» Exercise description
In the listing that follows, copy out each line that includes the word "tables".

» Dataset entries
---*---

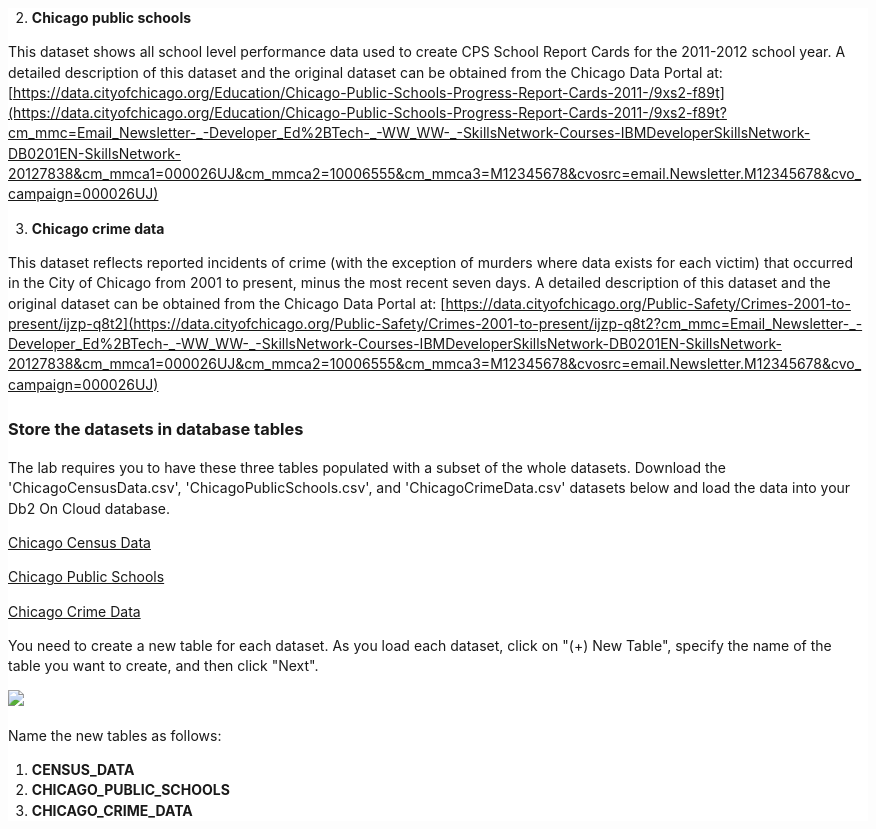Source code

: 2.  **Chicago public schools**

This dataset shows all school level performance data used to create CPS
School Report Cards for the 2011-2012 school year. A detailed
description of this dataset and the original dataset can be obtained
from the Chicago Data Portal at:
[https://data.cityofchicago.org/Education/Chicago-Public-Schools-Progress-Report-Cards-2011-/9xs2-f89t](https://data.cityofchicago.org/Education/Chicago-Public-Schools-Progress-Report-Cards-2011-/9xs2-f89t?cm_mmc=Email_Newsletter-_-Developer_Ed%2BTech-_-WW_WW-_-SkillsNetwork-Courses-IBMDeveloperSkillsNetwork-DB0201EN-SkillsNetwork-20127838&cm_mmca1=000026UJ&cm_mmca2=10006555&cm_mmca3=M12345678&cvosrc=email.Newsletter.M12345678&cvo_campaign=000026UJ)

3.  **Chicago crime data**

This dataset reflects reported incidents of crime (with the exception of
murders where data exists for each victim) that occurred in the City of
Chicago from 2001 to present, minus the most recent seven days. A
detailed description of this dataset and the original dataset can be
obtained from the Chicago Data Portal at:
[https://data.cityofchicago.org/Public-Safety/Crimes-2001-to-present/ijzp-q8t2](https://data.cityofchicago.org/Public-Safety/Crimes-2001-to-present/ijzp-q8t2?cm_mmc=Email_Newsletter-_-Developer_Ed%2BTech-_-WW_WW-_-SkillsNetwork-Courses-IBMDeveloperSkillsNetwork-DB0201EN-SkillsNetwork-20127838&cm_mmca1=000026UJ&cm_mmca2=10006555&cm_mmca3=M12345678&cvosrc=email.Newsletter.M12345678&cvo_campaign=000026UJ)

### Store the datasets in database tables

The lab requires you to have these three tables populated with a subset
of the whole datasets. Download the 'ChicagoCensusData.csv',
'ChicagoPublicSchools.csv', and 'ChicagoCrimeData.csv' datasets below
and load the data into your Db2 On Cloud database.

[Chicago Census
Data](https://cf-courses-data.s3.us.cloud-object-storage.appdomain.cloud/IBMDeveloperSkillsNetwork-DB0201EN-SkillsNetwork/labs/BonusModule_Coursera_v5/datasets/ChicagoCensusData.csv)

[Chicago Public
Schools](https://cf-courses-data.s3.us.cloud-object-storage.appdomain.cloud/IBMDeveloperSkillsNetwork-DB0201EN-SkillsNetwork/labs/BonusModule_Coursera_v5/datasets/ChicagoPublicSchools.csv)

[Chicago Crime
Data](https://cf-courses-data.s3.us.cloud-object-storage.appdomain.cloud/IBMDeveloperSkillsNetwork-DB0201EN-SkillsNetwork/labs/BonusModule_Coursera_v5/datasets/ChicagoCrimeData.csv)

You need to create a new table for each dataset. As you load each
dataset, click on "(+) New Table", specify the name of the table you
want to create, and then click "Next".

![](./FinalProject_BonusModule.md_files/LoadingData.png)

Name the new tables as follows:

1.  **CENSUS\_DATA**
2.  **CHICAGO\_PUBLIC\_SCHOOLS**
3.  **CHICAGO\_CRIME\_DATA**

---*---

» Output
### Store the datasets in database tables
The lab requires you to have these three tables populated with a subset
Name the new tables as follows:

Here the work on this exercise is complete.